Siemens Enterprise Communications on Monday confirmed the latest version of its OpenScape unified communications platform, part of an ongoing product and channel blitz that finds the UC vendor aggressively going after market share in North America after a few stagnant years.
Siemens spent the past three years largely re-evaluating its North American prospects and re-tooling its management team. It emerged from a painful restructuring in 2011 with what partners have described as a well-thought out channel strategy, as well as an armful of impressive customer wins at a time when the major UC players are freshly distracted.
"Everyone had questioned our viability," said Chris Hummel, president for North America of Siemens Enterprise Commiunications and its global chief marketing officer, in a recent interview with CRN. "We were a $6 billion business and now we're a $3 billion business. Those are the facts. In the U.S. we needed confidence, and now our aspirations can get bigger and we can set our goals a little higher."
Siemens Enterprise Communications is joint venture of German conglomerate Siemens AG and investment firm The Gores Group, which owns 51 percent of the company. It's an established communications brand, particularly in Europe, but it's overall global market share slipped to 8.1 percent in 2010, according to Gartner, and at that time, sales had been declining for half a decade, particularly in North America, where sales fell by 32 percent from 2009 to 2010.
With the growth of unified communications behind dominant players like Cisco and Avaya and their sizable channel ecosystems, it was a bad time to be declining, especially with market alternatives like Microsoft and ShoreTel starting to come on strong.
It was about that time, however, when Siemens Enterprise Communications' new leadership team began to form. Hummel signed on in April 2010 following many years at SAP and before that, Oracle. He was only a few months behind Siemens Enterprise Communications CEO Hamid Akhavan, who joined in February of that year. Channel chief Patrick Kehoe, senior vice president of strategy, planning and indirect business, arrived in July 2010 following 10 years at MarketBridge.

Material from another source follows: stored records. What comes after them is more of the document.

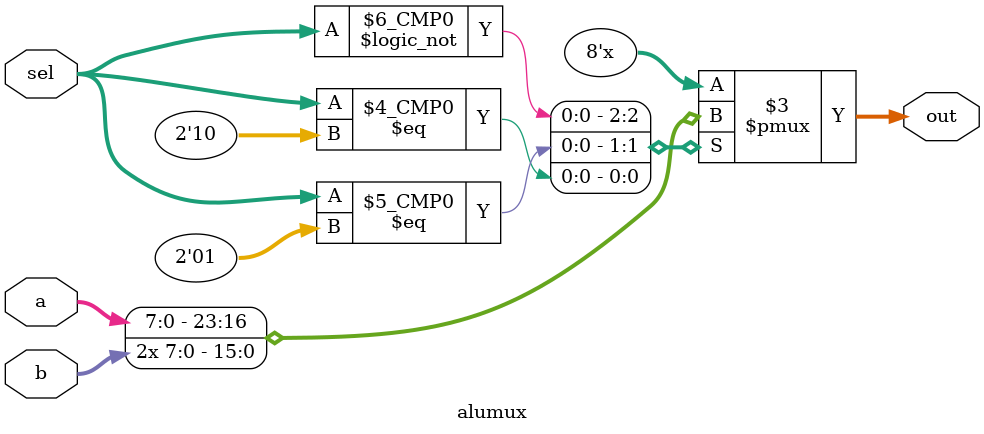
<source format=v>
module alu(
	 input [7:0] a,b,
	 input [1:0] sel,
	 output [7:0] out);
	 
	 wire [15:0] wire1;
	 wire [7:0] wiresub,wireadd, wiremul;
	 wire cin,cout;
	
	
	aludemux demux(.b(b), .sel(sel), .out(wire1),.cin(cin));
	substract sub(.b(wire1[7:0]),.cin(cin),.subout(wiresub));
	adder_8_bit adder(.a(a),.b(wiresub),.cin(cin),.sum(wireadd),.carry(cout));
	
	multiplier  mul(.a(a[3:0]),.b(wire1[11:8]),.out(wiremul));
	alumux mux(.a(wiremul),.b(wireadd), .sel(sel), .out(out));
	 
endmodule


module aludemux(
	input [7:0] b,
	input [1:0] sel,
	output reg [15:0] out,
	output reg cin);
	
	initial cin = 1'b0;

	
	always  @ (b or sel)
	begin
		case(sel)
		2'b00: begin                //multiplication
					out[15:8] = b;
					cin = 1'b0;
					out[7:0] = 8'bzzzzzzzz;
				end
		2'b01: begin                // addition
					out[7:0] = b;
					cin = 1'b0;
					out[15:8]=8'bzzzzzzzz;
				end
		2'b10: begin               //substraction
					out[7:0] = b;
					cin = 1'b1;
					out[15:8]=0;
				end
		default: begin 
					out[15:8] = 8'bzzzzzzzz;
					out[7:0] = 8'bzzzzzzzz;
					cin = 1'bz;
				end
		
	endcase
	end
	
endmodule

module alumux(
	input [7:0] b,a,
	input [1:0] sel,
	output reg [7:0] out);
	
	
	
	always  @ (b or a or sel)
	begin
		case(sel)
		2'b00: begin                //multiplication
					out = a;
					
				end
		2'b01: begin                // addition
					out= b;
					
				end
		2'b10: begin               //substraction
					out= b;
					
				end
		default: begin 
					out = 8'bzzzzzzzz;
					
				end
		
		endcase
	end
	
endmodule
</source>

These days, Hummel doesn't have to talk about Siemens Enterprise Communications in terms of things that might happen -- they are happening. The company grew orders 26 percent from 2010 and 2011, and also notched some statement-making sales wins. Though he declined to name which state, Hummel said Siemens out-gunned both Cisco and Microsoft for a $50 million state government communications contract last year.
As they built their new team, Hummel and his lieutenants also focused on hires with channel expertise. Those included Andy Howard, vice president of channel collaboration, who worked for Telmar Network Technology and Advent and Andhow Growth Consulting before joining Siemens in July 2011.
Other key hires included Tom Boyhan, the former president of sales for VAR500 power Shared Technologies, which was acquired by distributor Arrow in 2010, and Paul Comeau, the former COO of Xeta Technologies -- another former VAR500 player that was acquired by Paetec in 2011 -- and now Siemens' senior vice president, services, North America.
But among the most important moves, Hummel said, was an 18-month revamp of its channel program to open up more previously direct-only opportunities to solution providers and expand its distribution relationships and partner incentives.
Kehoe told CRN in December that Siemens' channel approach had been "sub-optimal," and Siemens needed to be a lot more clear with partners about everything from field engagement to compensation. Siemens' Go Forward! program now offers everything from demand generation tools to an online partner fund and new specializations around cloud and UC applications.
Those initial efforts seem to be paying off; Siemens Enterprise Communications' indirect channel revenue is now 25 percent, and as of December, the company had about 190 registered U.S. partners. Siemens Enterprise Communications itself grew profits 50 percent year-over-year, and its growth is coming at both the high and low ends of the market: its top six partners, which include AT&T and Verizon, collectively grew Siemens revenue more than 40 percent from 2010 and 2011, and licenses of OpenScape UC to SMB customers also grew 47 percent year over year.
"We're No. 2 in the world in SMB in this space," Hummel said. "We didn't even know that until we adopted a market-driven company approach."